8Enfin, tout apprentissage prend du temps et à l’école aussi il faut donner du temps au temps si l’on veut que les élèves apprennent quelque chose. Alors donnons du temps aux élèves avec des cycles suffisamment longs ou rapprochés pour leur permettre de stabiliser les nouveaux apprentissages. Si on veut suivre cette logique un peu plus loin, on devrait arriver à la conclusion qu’un objectif majeur de notre programme d’éducation physique scolaire devrait être le développement « d’apprenant réflexif ». Il est à noter toutefois, que les connaissances qui permettent de passer, à l’école, du débutant au débrouillé voire à l’expert, dans les pratiques sociales de référence sont encore largement à explorer. C’est sans doute pour les années à venir, un des défis majeurs en tant que chercheur en didactique et en technologie des pratiques physiques sportives et artistiques, de développer l’impact et la diffusion des produits de la recherche en intervention s’agissant des connaissances et compétences motrices à enseigner. Cela suppose que ce type de recherche existe pour un large spectre d’élèves et qu’il se développe tout en restant pertinent et utile. Les enjeux d’accès à l’égalité mais, je préfère parler ici des enjeux d’une inégalité contrôlée qui serait compatible avec les diverses expressions de la personne, constituent un aspect majeur des différents textes proposés. Cette posture permet de combattre le fatalisme ambiant à propos de ces enjeux tout en cherchant à comprendre où sont les réponses porteuses de changement.

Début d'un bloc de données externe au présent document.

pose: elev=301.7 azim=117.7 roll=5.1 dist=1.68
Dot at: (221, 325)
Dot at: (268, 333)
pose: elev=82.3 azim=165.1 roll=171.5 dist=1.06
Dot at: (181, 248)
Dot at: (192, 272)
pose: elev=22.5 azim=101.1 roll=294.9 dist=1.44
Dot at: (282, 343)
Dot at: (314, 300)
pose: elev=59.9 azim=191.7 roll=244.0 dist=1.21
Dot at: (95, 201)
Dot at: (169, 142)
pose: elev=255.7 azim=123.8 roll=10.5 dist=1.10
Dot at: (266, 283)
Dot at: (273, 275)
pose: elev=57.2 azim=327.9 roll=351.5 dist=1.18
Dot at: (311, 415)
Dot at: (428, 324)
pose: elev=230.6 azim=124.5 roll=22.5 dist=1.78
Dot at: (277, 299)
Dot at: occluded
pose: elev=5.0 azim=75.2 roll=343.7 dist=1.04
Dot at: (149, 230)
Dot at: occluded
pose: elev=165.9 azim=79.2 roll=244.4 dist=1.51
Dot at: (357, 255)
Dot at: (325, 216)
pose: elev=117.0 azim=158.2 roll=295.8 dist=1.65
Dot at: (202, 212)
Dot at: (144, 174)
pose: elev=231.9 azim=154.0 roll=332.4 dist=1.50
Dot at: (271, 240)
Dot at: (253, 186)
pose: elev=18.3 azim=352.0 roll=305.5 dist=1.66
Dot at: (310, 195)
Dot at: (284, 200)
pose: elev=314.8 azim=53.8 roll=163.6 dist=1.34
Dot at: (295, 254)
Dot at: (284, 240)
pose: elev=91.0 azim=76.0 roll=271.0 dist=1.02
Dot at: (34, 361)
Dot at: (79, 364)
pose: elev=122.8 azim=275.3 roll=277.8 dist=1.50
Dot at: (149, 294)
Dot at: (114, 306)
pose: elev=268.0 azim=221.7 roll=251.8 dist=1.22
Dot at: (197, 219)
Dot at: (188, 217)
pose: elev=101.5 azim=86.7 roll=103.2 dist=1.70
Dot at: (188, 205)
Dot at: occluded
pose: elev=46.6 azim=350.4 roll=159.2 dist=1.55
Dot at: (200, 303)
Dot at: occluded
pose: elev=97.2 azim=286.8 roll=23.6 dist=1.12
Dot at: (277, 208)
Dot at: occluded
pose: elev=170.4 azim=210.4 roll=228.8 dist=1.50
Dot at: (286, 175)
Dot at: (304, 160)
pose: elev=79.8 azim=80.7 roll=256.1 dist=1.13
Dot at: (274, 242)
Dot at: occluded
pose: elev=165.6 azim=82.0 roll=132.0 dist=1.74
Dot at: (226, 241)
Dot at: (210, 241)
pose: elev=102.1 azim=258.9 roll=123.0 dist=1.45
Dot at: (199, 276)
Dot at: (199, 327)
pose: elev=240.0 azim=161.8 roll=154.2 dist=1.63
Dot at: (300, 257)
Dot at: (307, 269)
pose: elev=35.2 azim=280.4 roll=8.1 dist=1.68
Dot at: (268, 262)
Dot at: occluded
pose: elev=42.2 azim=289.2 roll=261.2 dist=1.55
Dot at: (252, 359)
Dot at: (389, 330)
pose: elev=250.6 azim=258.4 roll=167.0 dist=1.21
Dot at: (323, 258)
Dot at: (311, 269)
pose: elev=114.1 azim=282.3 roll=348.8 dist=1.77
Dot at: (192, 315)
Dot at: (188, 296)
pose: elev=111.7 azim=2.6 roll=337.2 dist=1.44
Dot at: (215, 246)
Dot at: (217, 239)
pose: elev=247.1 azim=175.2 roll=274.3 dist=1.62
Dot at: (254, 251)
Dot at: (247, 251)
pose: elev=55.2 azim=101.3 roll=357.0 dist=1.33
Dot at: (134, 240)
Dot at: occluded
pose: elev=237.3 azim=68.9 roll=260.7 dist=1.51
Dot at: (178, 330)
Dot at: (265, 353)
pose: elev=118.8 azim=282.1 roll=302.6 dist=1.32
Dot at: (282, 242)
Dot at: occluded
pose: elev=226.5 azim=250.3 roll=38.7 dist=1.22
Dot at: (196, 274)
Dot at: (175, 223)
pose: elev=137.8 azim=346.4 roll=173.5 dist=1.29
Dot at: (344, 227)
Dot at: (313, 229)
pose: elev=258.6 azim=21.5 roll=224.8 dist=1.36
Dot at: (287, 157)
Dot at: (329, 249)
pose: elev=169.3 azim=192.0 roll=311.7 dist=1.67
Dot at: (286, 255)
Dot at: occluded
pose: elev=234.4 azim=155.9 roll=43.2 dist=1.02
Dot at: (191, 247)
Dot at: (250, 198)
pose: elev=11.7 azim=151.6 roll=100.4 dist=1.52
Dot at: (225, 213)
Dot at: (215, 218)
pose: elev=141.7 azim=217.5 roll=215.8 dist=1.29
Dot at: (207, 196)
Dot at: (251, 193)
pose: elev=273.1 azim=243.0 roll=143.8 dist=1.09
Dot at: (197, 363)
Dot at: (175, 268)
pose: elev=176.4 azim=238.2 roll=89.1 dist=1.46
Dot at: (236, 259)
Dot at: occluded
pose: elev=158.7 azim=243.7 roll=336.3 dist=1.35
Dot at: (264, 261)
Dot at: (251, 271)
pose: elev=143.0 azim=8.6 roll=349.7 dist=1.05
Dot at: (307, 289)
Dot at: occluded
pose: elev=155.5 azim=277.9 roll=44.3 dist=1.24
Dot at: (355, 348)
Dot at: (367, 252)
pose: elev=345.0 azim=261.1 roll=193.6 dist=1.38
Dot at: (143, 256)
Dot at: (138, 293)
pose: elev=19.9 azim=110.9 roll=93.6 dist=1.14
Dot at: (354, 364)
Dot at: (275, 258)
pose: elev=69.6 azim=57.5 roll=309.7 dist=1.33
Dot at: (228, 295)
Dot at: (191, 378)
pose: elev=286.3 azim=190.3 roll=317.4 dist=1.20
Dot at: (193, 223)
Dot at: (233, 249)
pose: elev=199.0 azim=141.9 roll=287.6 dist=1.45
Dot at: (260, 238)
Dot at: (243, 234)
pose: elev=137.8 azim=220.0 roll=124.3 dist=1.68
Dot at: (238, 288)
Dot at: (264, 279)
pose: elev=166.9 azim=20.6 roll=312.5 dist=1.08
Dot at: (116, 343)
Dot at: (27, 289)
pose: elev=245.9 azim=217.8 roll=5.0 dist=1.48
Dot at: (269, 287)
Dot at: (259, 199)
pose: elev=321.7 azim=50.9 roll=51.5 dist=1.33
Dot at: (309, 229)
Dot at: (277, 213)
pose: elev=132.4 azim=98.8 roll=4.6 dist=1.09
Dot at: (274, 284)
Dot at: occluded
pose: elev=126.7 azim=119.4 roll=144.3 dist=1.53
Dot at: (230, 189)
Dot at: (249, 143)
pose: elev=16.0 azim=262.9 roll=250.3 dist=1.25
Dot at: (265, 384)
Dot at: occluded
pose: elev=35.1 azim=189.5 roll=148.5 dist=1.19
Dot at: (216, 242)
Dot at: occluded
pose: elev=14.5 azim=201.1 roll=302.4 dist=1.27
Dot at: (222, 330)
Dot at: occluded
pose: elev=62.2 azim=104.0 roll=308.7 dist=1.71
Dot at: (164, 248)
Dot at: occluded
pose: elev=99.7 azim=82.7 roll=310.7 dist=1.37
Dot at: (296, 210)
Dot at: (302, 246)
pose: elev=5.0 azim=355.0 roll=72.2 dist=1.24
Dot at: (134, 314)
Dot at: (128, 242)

9À ce propos, le contenu de cet ouvrage articule dans la succession des articles et, souvent, à l’intérieur de chaque article des dimensions de recherche, d’enseignement, d’apprentissage, répondant par voie de conséquence à des exigences de formation. En fonction d’un cadre d’analyse clairement exposé et revendiqué, le lecteur trouvera ici des réponses concrètes à des questions professionnelles que se pose un enseignant car il est en mesure d’y percevoir non seulement des choix explicites mais également leur fondement. Plus généralement, ce livre est riche de beaucoup d’éléments d’informations fondés sur l’expérience, sur des manières d’agir ou de penser. Il témoigne de l’intérêt majeur à fédérer le travail d’équipe autour de conceptions/représentations à la fois distinctes et partagées. Il propose une vision à la fois utile pour prolonger la recherche sur l’enseignement et l’apprentissage, mais aussi des outils précis pour tenter de conduire un processus d’apprentissage signifiant pour l’élève, tout en offrant à l’enseignant des pistes en vue d’un enseignement réfléchi. Néanmoins, l’éducation physique et sportive - discipline d’enseignement- doit se poser la question de ce qu’elle enseigne et de ce que les élèves apprennent et retiennent car en dernier ressort et quelles qu’en soient les raisons, c’est l’élève qui apprend ou n’apprend pas. C’est bien là que commence la construction des inégalités ! Pourtant, des enseignements authentiques où les savoirs à acquérir sont clairement identifiés et une évaluation fiable et fidèle, en fin d’un cycle suffisamment long, doivent solliciter les connaissances et compétences motrices des élèves. Cela permet de juger de la capacité des apprenants à mobiliser ces nouvelles ressources en situation réelle surtout celles qui sont en cours de stabilisation. Il me semble que ces dispositions constituent bien une assurance pour éviter un système enseignement/apprentissage qui propose des techniques, des règles ou des principes dévitalisés sans fondement culturel, voire sans signification pour les élèves et basés sur des conceptions « applicationnistes » de la matière enseignée.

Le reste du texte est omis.